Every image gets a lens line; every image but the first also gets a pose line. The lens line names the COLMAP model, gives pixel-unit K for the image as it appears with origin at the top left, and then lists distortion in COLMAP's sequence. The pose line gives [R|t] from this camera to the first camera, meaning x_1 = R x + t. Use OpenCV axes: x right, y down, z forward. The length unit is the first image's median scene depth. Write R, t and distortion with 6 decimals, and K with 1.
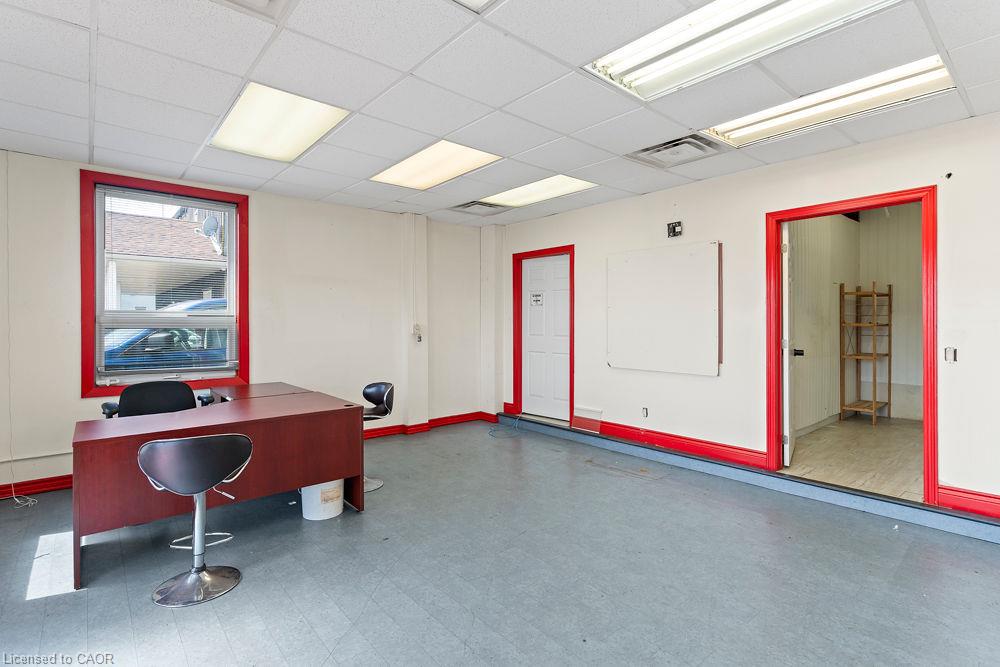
lens RADIAL K [[484.1, 0, 499.8], [0, 484.1, 320.5], [0, 0, 1]] dist [0.000933, 0.000753]
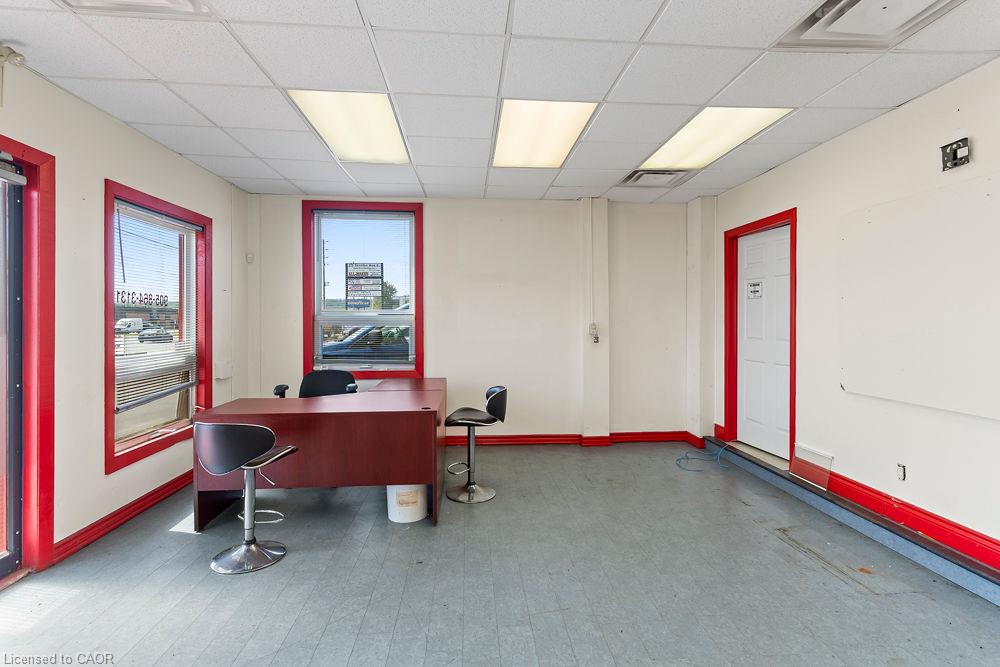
lens RADIAL K [[484.1, 0, 499.8], [0, 484.1, 320.5], [0, 0, 1]] dist [0.000933, 0.000753]
pose [[0.806704, 0.001554, -0.590954, 0.258555], [-0.000269, 0.999997, 0.002262, 0.001743], [0.590956, -0.001666, 0.806702, 0.231476]]
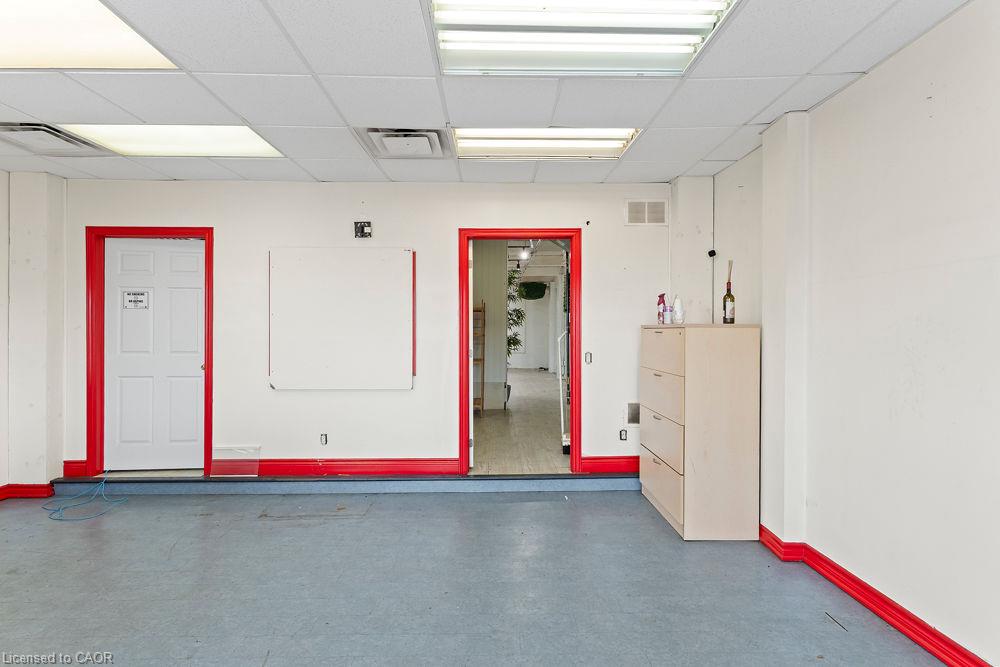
lens RADIAL K [[489.6, 0, 504.6], [0, 489.6, 332.6], [0, 0, 1]] dist [0.001081, 0.000161]
pose [[0.630573, 0.000904, 0.776130, -0.170290], [-0.003362, 0.999993, 0.001567, 0.000207], [-0.776123, -0.003598, 0.630571, 0.217017]]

++++++++++++++++++++

Copy every line of the records above word for word, leaving out the pictures.

=== Solution below ===
Every image gets a lens line; every image but the first also gets a pose line. The lens line names the COLMAP model, gives pixel-unit K for the image as it appears with origin at the top left, and then lists distortion in COLMAP's sequence. The pose line gives [R|t] from this camera to the first camera, meaning x_1 = R x + t. Use OpenCV axes: x right, y down, z forward. The length unit is the first image's median scene depth. Write R, t and distortion with 6 decimals, and K with 1.
lens RADIAL K [[484.1, 0, 499.8], [0, 484.1, 320.5], [0, 0, 1]] dist [0.000933, 0.000753]
lens RADIAL K [[484.1, 0, 499.8], [0, 484.1, 320.5], [0, 0, 1]] dist [0.000933, 0.000753]
pose [[0.806704, 0.001554, -0.590954, 0.258555], [-0.000269, 0.999997, 0.002262, 0.001743], [0.590956, -0.001666, 0.806702, 0.231476]]
lens RADIAL K [[489.6, 0, 504.6], [0, 489.6, 332.6], [0, 0, 1]] dist [0.001081, 0.000161]
pose [[0.630573, 0.000904, 0.776130, -0.170290], [-0.003362, 0.999993, 0.001567, 0.000207], [-0.776123, -0.003598, 0.630571, 0.217017]]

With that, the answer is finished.